“Then why haven’t we got the moral courage to acknowledge it, and tell him so, and put an end to this awkward restraint, and this uncomfortable attitude on the part of all of us?”
Again the elder man hesitated.
“He may still be a radical,” he replied; “and I don’t care to humble myself before a person of that type. When this ultra-socialist germ once finds lodgment in a young man’s mind, it’s no easy task to displace it.”
“Well, I guess he’s got rid of it all right now.” The invalid raised himself on his elbow and added earnestly: “You know I believe McCormack’s one ambition to-day is to serve his country faithfully as a soldier.”

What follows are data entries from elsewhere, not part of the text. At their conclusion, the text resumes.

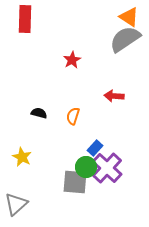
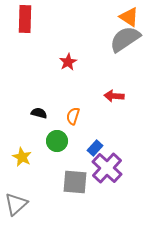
red star: moved 4 px left, 2 px down
green circle: moved 29 px left, 26 px up
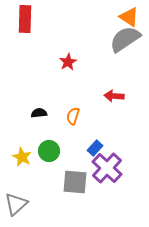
black semicircle: rotated 21 degrees counterclockwise
green circle: moved 8 px left, 10 px down
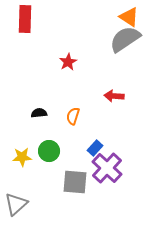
yellow star: rotated 30 degrees counterclockwise
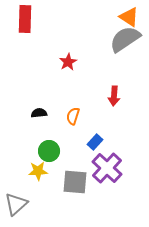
red arrow: rotated 90 degrees counterclockwise
blue rectangle: moved 6 px up
yellow star: moved 16 px right, 14 px down
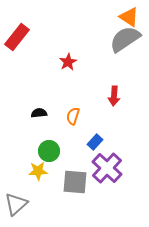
red rectangle: moved 8 px left, 18 px down; rotated 36 degrees clockwise
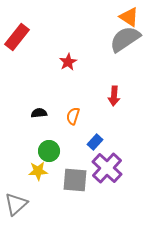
gray square: moved 2 px up
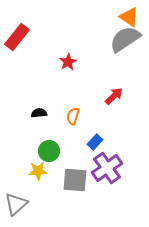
red arrow: rotated 138 degrees counterclockwise
purple cross: rotated 12 degrees clockwise
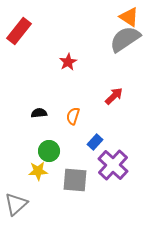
red rectangle: moved 2 px right, 6 px up
purple cross: moved 6 px right, 3 px up; rotated 12 degrees counterclockwise
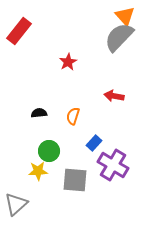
orange triangle: moved 4 px left, 1 px up; rotated 15 degrees clockwise
gray semicircle: moved 6 px left, 2 px up; rotated 12 degrees counterclockwise
red arrow: rotated 126 degrees counterclockwise
blue rectangle: moved 1 px left, 1 px down
purple cross: rotated 12 degrees counterclockwise
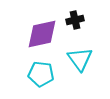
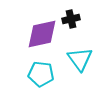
black cross: moved 4 px left, 1 px up
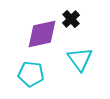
black cross: rotated 30 degrees counterclockwise
cyan pentagon: moved 10 px left
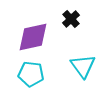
purple diamond: moved 9 px left, 3 px down
cyan triangle: moved 3 px right, 7 px down
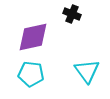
black cross: moved 1 px right, 5 px up; rotated 24 degrees counterclockwise
cyan triangle: moved 4 px right, 5 px down
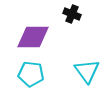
purple diamond: rotated 12 degrees clockwise
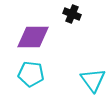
cyan triangle: moved 6 px right, 9 px down
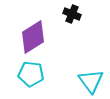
purple diamond: rotated 32 degrees counterclockwise
cyan triangle: moved 2 px left, 1 px down
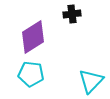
black cross: rotated 30 degrees counterclockwise
cyan triangle: rotated 20 degrees clockwise
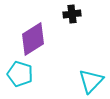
purple diamond: moved 2 px down
cyan pentagon: moved 11 px left; rotated 10 degrees clockwise
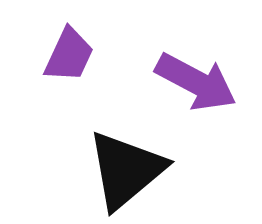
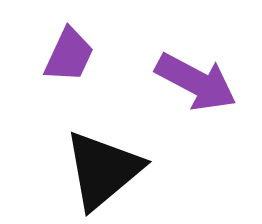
black triangle: moved 23 px left
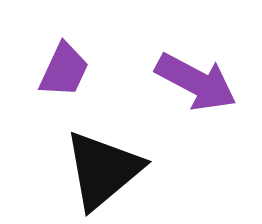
purple trapezoid: moved 5 px left, 15 px down
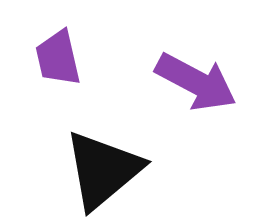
purple trapezoid: moved 6 px left, 12 px up; rotated 142 degrees clockwise
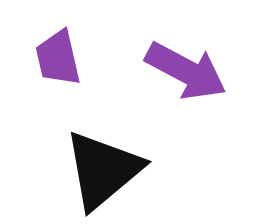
purple arrow: moved 10 px left, 11 px up
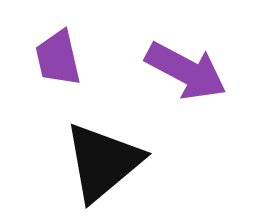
black triangle: moved 8 px up
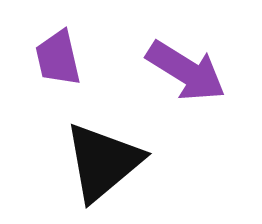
purple arrow: rotated 4 degrees clockwise
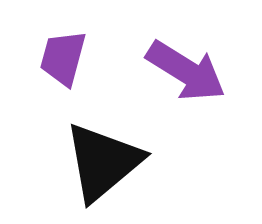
purple trapezoid: moved 5 px right; rotated 28 degrees clockwise
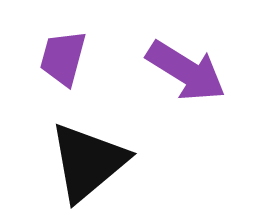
black triangle: moved 15 px left
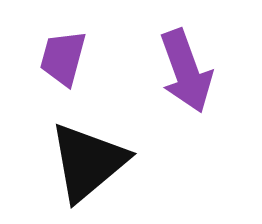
purple arrow: rotated 38 degrees clockwise
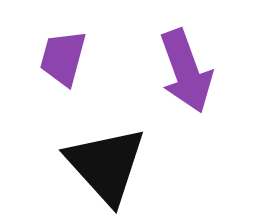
black triangle: moved 18 px right, 3 px down; rotated 32 degrees counterclockwise
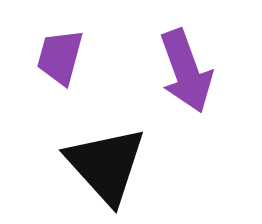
purple trapezoid: moved 3 px left, 1 px up
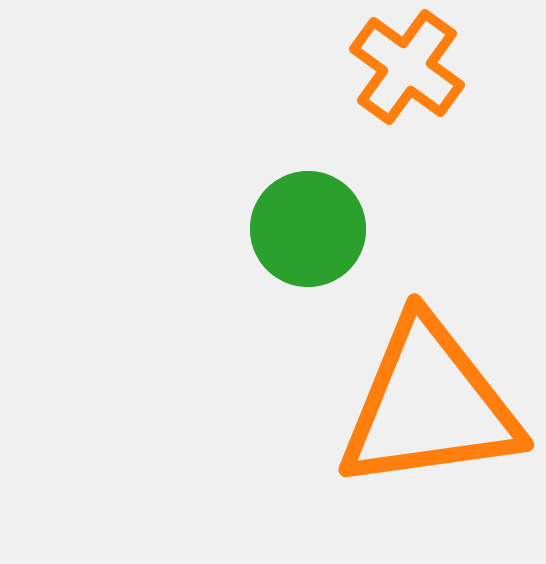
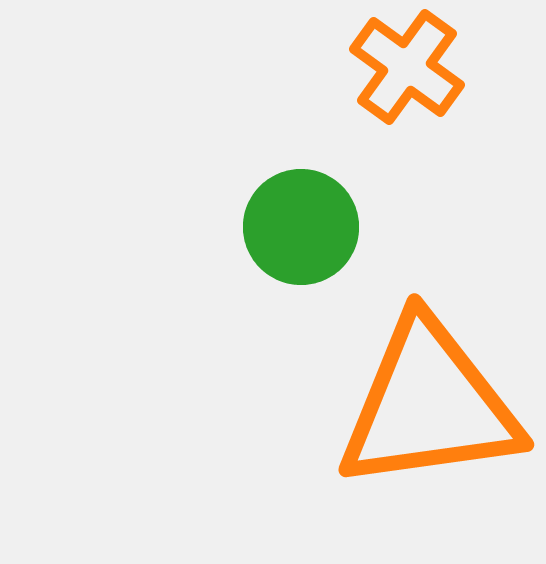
green circle: moved 7 px left, 2 px up
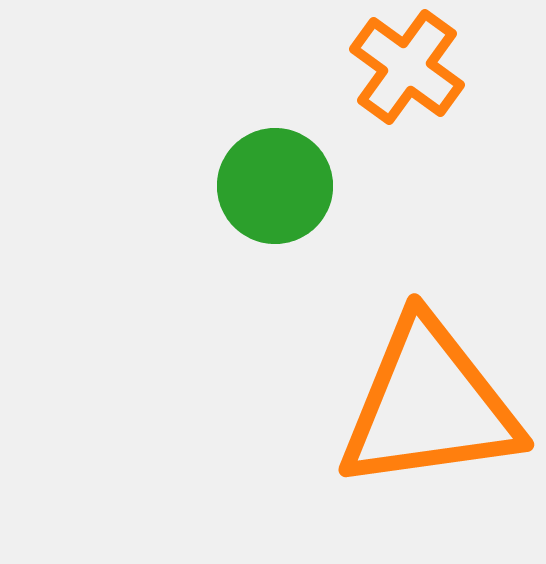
green circle: moved 26 px left, 41 px up
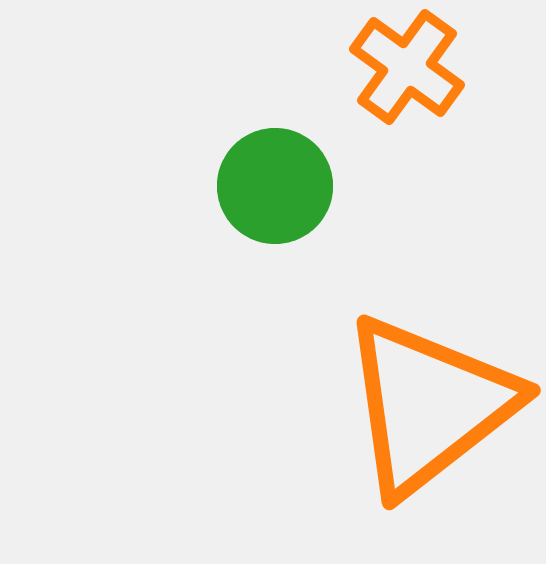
orange triangle: rotated 30 degrees counterclockwise
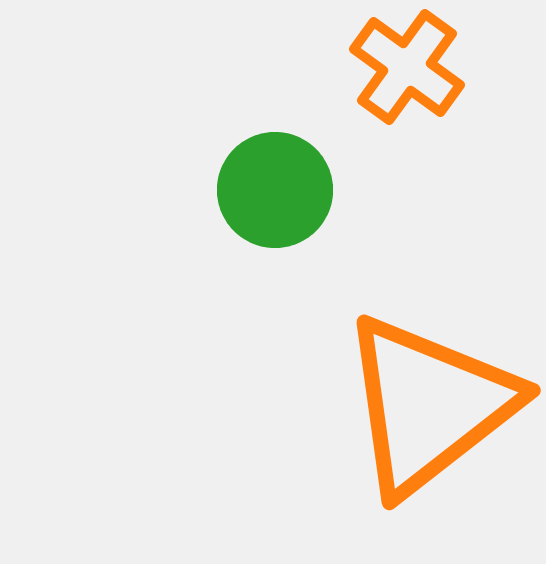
green circle: moved 4 px down
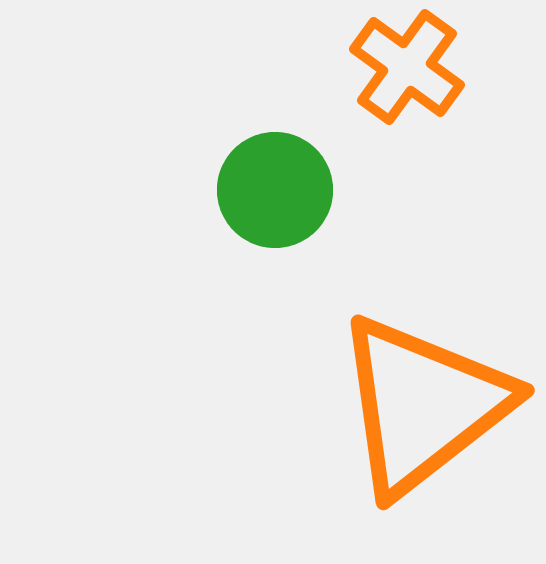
orange triangle: moved 6 px left
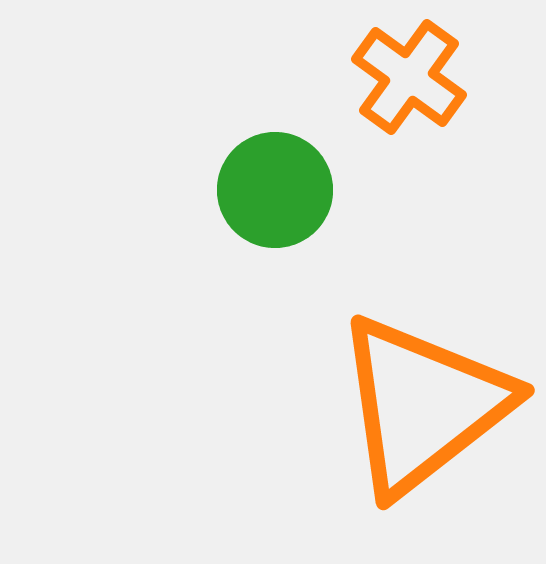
orange cross: moved 2 px right, 10 px down
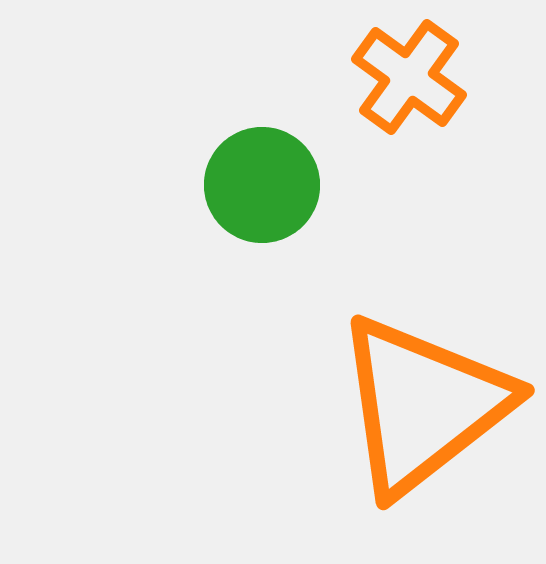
green circle: moved 13 px left, 5 px up
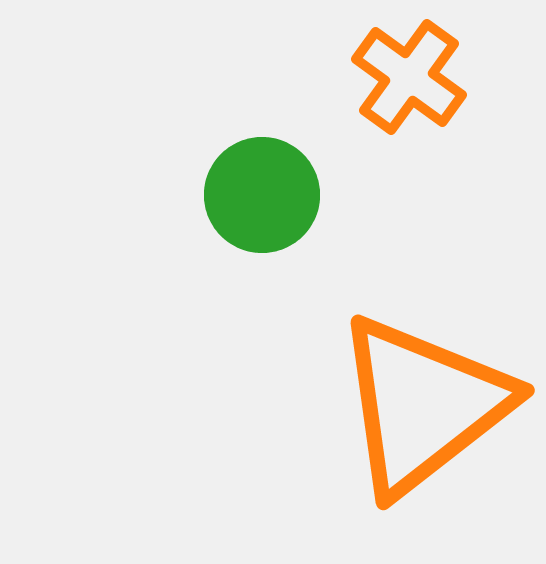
green circle: moved 10 px down
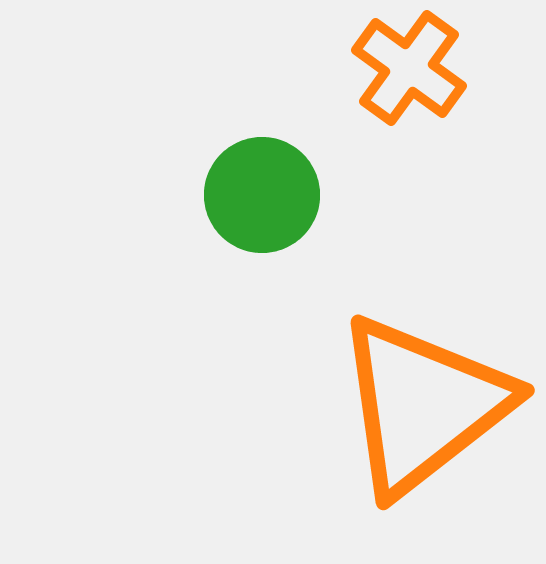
orange cross: moved 9 px up
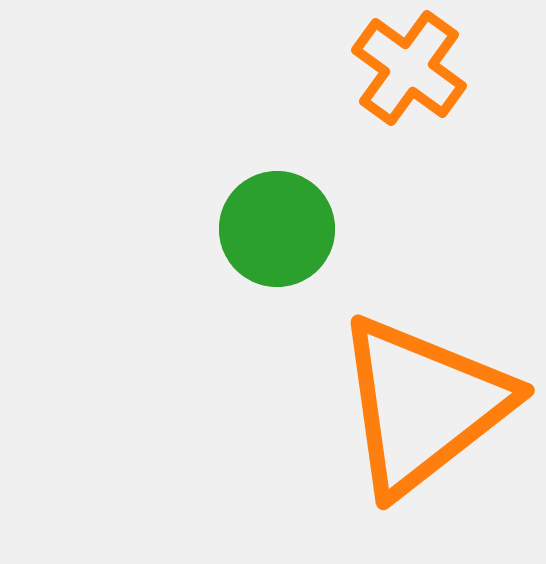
green circle: moved 15 px right, 34 px down
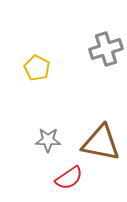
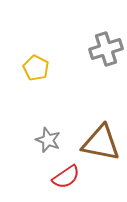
yellow pentagon: moved 1 px left
gray star: rotated 20 degrees clockwise
red semicircle: moved 3 px left, 1 px up
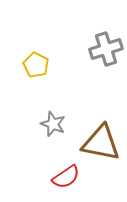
yellow pentagon: moved 3 px up
gray star: moved 5 px right, 16 px up
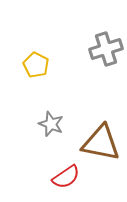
gray star: moved 2 px left
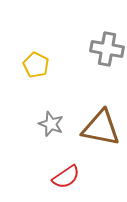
gray cross: moved 1 px right; rotated 28 degrees clockwise
brown triangle: moved 15 px up
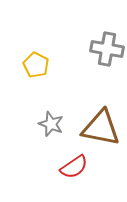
red semicircle: moved 8 px right, 10 px up
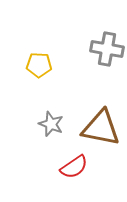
yellow pentagon: moved 3 px right; rotated 25 degrees counterclockwise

“That’s a laudable ambition, I’m sure.”
It was at this juncture that Lieutenant McCormack, having come to the hospital to visit the two or three of his men who were invalids there, was ushered by a nurse into the little apartment screened off for Barriscale. When he saw that the sick man had company he would have withdrawn, but Ben called to him.
“Come in,” he said. “Father’s here, and he wants to see you.”
So McCormack came in; not wholly at ease, to be sure, but with the dignified and courteous bearing of a soldier. The elder Barriscale reached out a friendly hand to him and he took it, and then passed around to the other side of the cot.
“Ben is right,” said the elder man. “I did want to see you, and I should not have left camp without having done so. I want to thank you for having notified me of my son’s illness.”